§ **Your task**
Look for the word "root" in the entries below, then copy every line that has it.

§ **Source material**
Start of Block

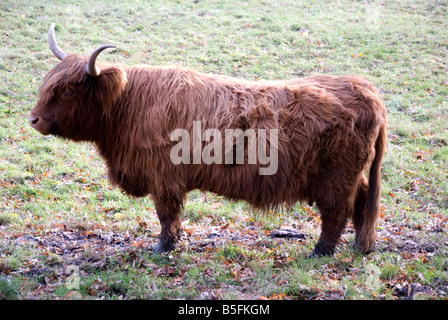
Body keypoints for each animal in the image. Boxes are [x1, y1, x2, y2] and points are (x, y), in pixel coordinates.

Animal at [28, 23, 384, 256]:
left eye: (67, 90)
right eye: (48, 83)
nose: (34, 119)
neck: (128, 105)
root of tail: (364, 89)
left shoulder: (164, 178)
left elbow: (166, 214)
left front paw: (164, 247)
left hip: (336, 178)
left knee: (337, 212)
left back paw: (320, 252)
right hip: (349, 176)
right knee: (362, 202)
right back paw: (359, 246)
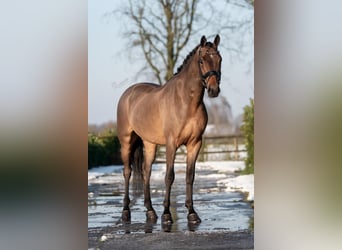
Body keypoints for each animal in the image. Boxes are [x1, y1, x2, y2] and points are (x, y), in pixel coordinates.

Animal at [116, 34, 222, 225]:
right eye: (202, 60)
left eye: (220, 59)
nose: (213, 90)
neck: (187, 102)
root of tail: (128, 93)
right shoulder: (172, 143)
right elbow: (169, 176)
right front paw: (166, 214)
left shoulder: (195, 143)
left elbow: (190, 176)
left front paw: (192, 213)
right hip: (126, 141)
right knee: (127, 172)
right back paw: (126, 211)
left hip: (149, 143)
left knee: (146, 172)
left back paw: (150, 211)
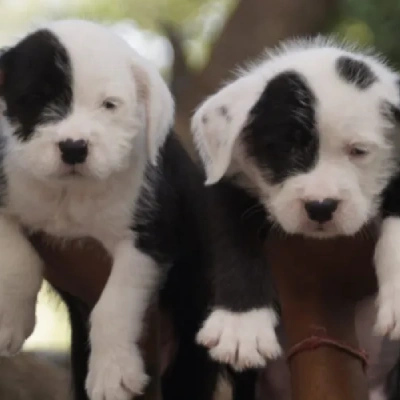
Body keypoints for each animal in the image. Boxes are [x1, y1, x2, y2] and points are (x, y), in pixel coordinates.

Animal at [193, 37, 400, 376]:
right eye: (285, 149)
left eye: (358, 151)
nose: (321, 206)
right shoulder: (228, 183)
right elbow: (233, 238)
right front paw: (242, 325)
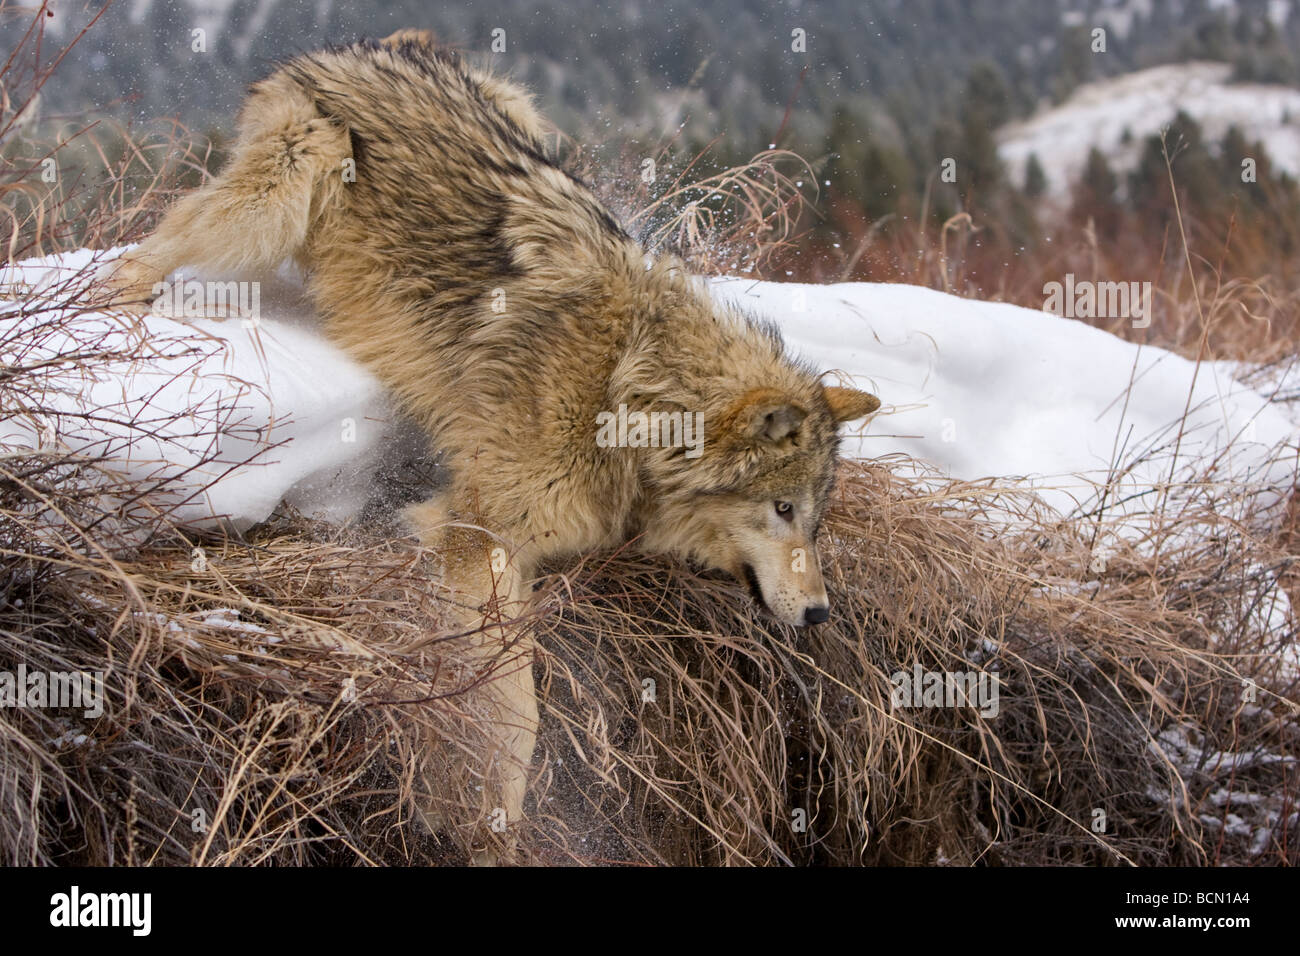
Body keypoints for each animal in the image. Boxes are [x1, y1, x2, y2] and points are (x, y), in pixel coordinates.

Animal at [105, 30, 881, 860]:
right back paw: (103, 311)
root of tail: (376, 45)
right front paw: (491, 824)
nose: (821, 616)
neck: (623, 391)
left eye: (812, 518)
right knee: (151, 247)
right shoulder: (480, 542)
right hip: (276, 203)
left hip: (517, 116)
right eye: (782, 508)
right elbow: (515, 719)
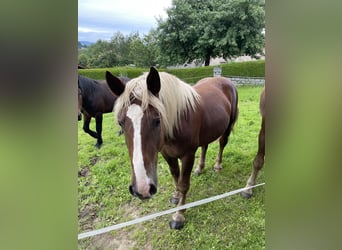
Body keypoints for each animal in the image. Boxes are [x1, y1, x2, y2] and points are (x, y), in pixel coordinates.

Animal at [105, 67, 238, 229]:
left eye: (157, 120)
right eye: (121, 123)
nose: (142, 189)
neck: (179, 120)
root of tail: (225, 80)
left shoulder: (188, 155)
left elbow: (184, 184)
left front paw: (179, 215)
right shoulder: (166, 153)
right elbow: (175, 176)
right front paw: (176, 196)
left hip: (227, 127)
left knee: (222, 143)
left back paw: (218, 165)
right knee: (205, 146)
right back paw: (200, 168)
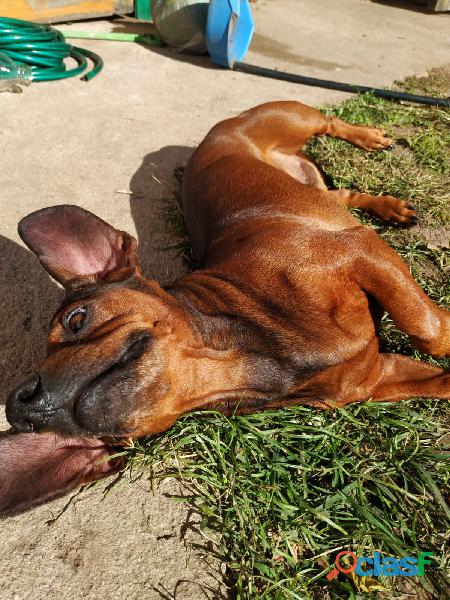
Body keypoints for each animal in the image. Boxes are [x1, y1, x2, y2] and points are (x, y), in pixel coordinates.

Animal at [0, 103, 450, 516]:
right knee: (343, 195)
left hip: (292, 119)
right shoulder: (378, 379)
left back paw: (370, 138)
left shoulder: (360, 251)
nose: (23, 403)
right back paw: (388, 205)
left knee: (329, 122)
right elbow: (437, 372)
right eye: (32, 425)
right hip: (317, 191)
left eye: (75, 319)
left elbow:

End of Block

§ **Response box**
root of tail: (364, 89)
root of tail: (128, 93)
root of tail: (376, 45)
root of tail: (225, 80)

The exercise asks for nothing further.